** Compiti richiesti **
[a] Nel testo sul ponte girevole, quali componenti dell'argano hanno un materiale indicato? Scrivi ciascun componente con il relativo materiale.
[b] Riscrivi il brano del testo sul ponte girevole che va da "A sinistra il" fino a "aperto il ponte.", sostituendo "velieri" con "bastimenti".
[c] Prosegui il testo sul ponte girevole a partire dalla sua ultima frase.

** Testo di lettura **
# # # # # # #

Il congegno d'apertura preesistente non poteva sopportare il peso del nuovo ponte, per cui venne costruito un nuovo argano, collocato su una sponda, formato da una campana in ghisa fissata a un perno verticale, la forza per mettere in movimento il ponte era data da una squadra di sei persone che agivano sulle stanghe infisse nel naspo, la travata dopo essere stata sollevata dagli appoggi eseguiva un giro di 90 gradi andando a posizionarsi parallelamente al canale, per la chiusura si invertiva il senso di rotazione. I manovratori erano alle dipendenze del I.R. Capitanato di Porto e Sanità Marittima, le spese sostenute per l'apertura di tutti i ponti veniva sostenuta dall' I.R. Governo Marittimo.
Il ponte poteva ora sopportare un carico di 460 kg per cm quadro, come era previsto dalle norme delle ferrovie austriache dello stato per le strade carrozzabili.


I velieri sono in attesa dell'apertura del canale, mentre gli addetti si apprestano a girare l'argano
Fototeca dei Civici musei di storia ed arte.

A sinistra il palazzo Gopcevich (costruito dal 1847-50), lungo il canale si vedono alcuni velieri ormeggiati, un uomo è appoggiato all'argano per mezzo del quale veniva aperto il ponte.

Funzionamento dell'argano
Per dimostrare il funzionamento dell'argano che consentiva l'apertura del ponte, riporto integralmente quanto scritto dall'ing. Vio e la relativa tavola: "La campana g. termina da una piattaforma orizzontale sulla quale si appoggia il ponte. La campana è in ghisa ed è fissata a un perno verticale, pure in ghisa, attorno al quale avviene la rotazione. Il perno è a vite e s'infila in una madrevite d. di bronzo la quale, col mezzo di cunei, è fermata alla ruota dentata e. I denti circolari di questa ruota s'ingranano in una ruota senza fine f., la quale giace in due cuscinetti fusi in un solo pezzo col cassone g. incassato nel suolo. La ruota dentata che è di acciaio, scorre sopra le sfere h. pure di acciaio, guidate da un anello che viene sostenuto da piccoli supporti e. Onde difendere il meccanismo dall'azione dell'umido, esso è collocato in una galleria d'accesso v. sopra una sponda, acciocché sia agevole visitarlo".

# # # # # # #

** Informazioni mostrate **
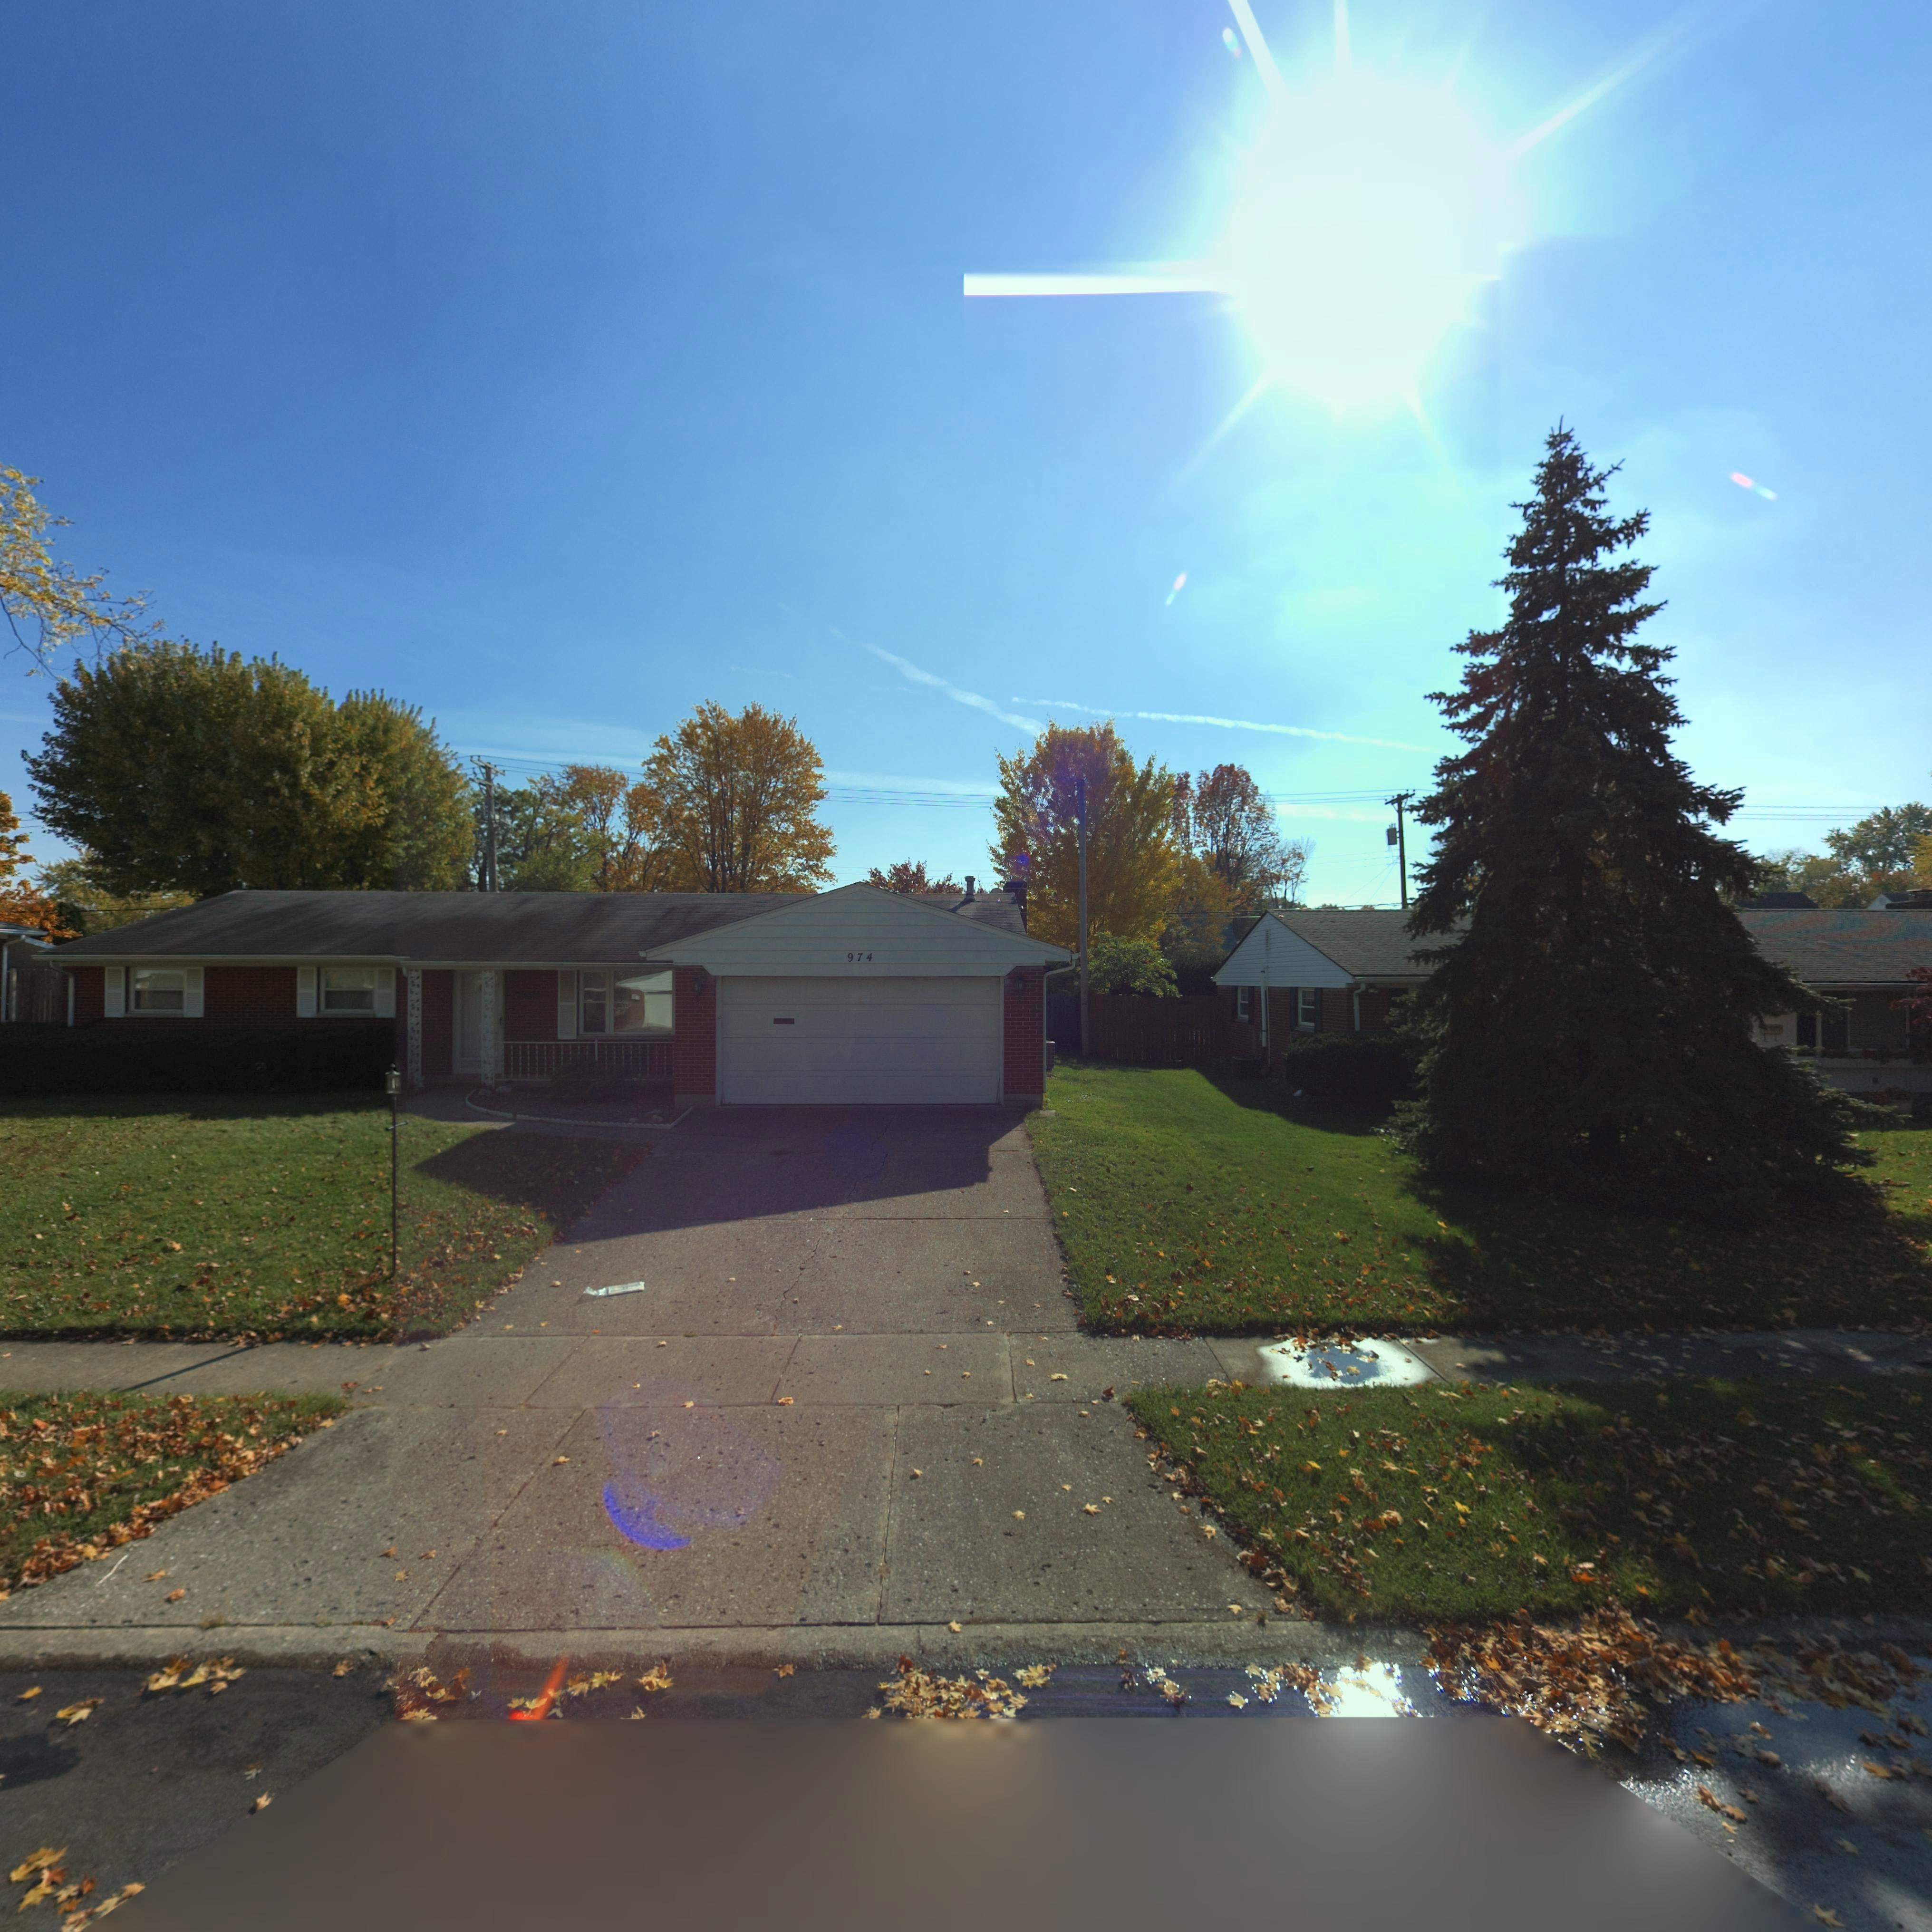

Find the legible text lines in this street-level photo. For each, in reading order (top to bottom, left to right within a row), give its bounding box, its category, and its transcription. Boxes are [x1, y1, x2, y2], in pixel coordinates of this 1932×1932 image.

[846, 951, 874, 963] StreetNumber: 974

# # # # # # #

** Risposte per compito **
[a]
campana: ghisa
perno verticale: ghisa
madrevite: bronzo
ruota dentata: acciaio
sfere: acciaio

[b]
A sinistra il palazzo Gopcevich (costruito dal 1847-50), lungo il canale si vedono alcuni bastimenti ormeggiati, un uomo è appoggiato all'argano per mezzo del quale veniva aperto il ponte.

[c]
La tavola rappresenta il meccanismo di apertura del ponte per mezzo di un argano.
Tratta dal libro "Alcuni cenni intorno alla costruzione del ponte girevole sul Canal Grande di Trieste" - Memoria dell'ing. A. Vio

La casa accanto al Canal Grande dal 1798 fino al 1820 fu sede dell'ufficio postale principale dell'Imperiale Regio Governo, venne demolita nel nel 1926 per la realizzazione del palazzo Aedes conosciuto anche come "grattacielo americano". Nel tratto in muratura del ponte si scorge una delle due protomi leonine in bronzo che stringe tra le fauci un anello.

Allargamento delle rive
Le rive sono strette e le imbarcazioni a ridosso delle case, sulla strada già congestionata da carri, pedoni, tram e treno, vengono scaricate le merci. Per creare nuovi spazi nei primi anni del '900 ha inizio il progressivo interramento delle rive, di conseguenza il canale si allunga di circa 30 metri, al ponte Verde viene affiancato un ulteriore ponte girevole, il ponte Nuovo o Bianco sul quale verrà trasferito il tracciato ferroviario, inoltre vengono date le disposizioni per regolare il traffico sui due ponti.
Per molto tempo le strade saranno un cantiere a causa del lungo lavoro di imbonimento, livellamento del terreno e, per finire, di lastricazione.


Fra il ponte Verde (a sinistra) e il ponte Nuovo o Bianco (costruito nel 1909) alcuni bambini guardano nella piccola darsena dove sostavano i pescatori per sistemare e pulire pescato e imbarcazioni.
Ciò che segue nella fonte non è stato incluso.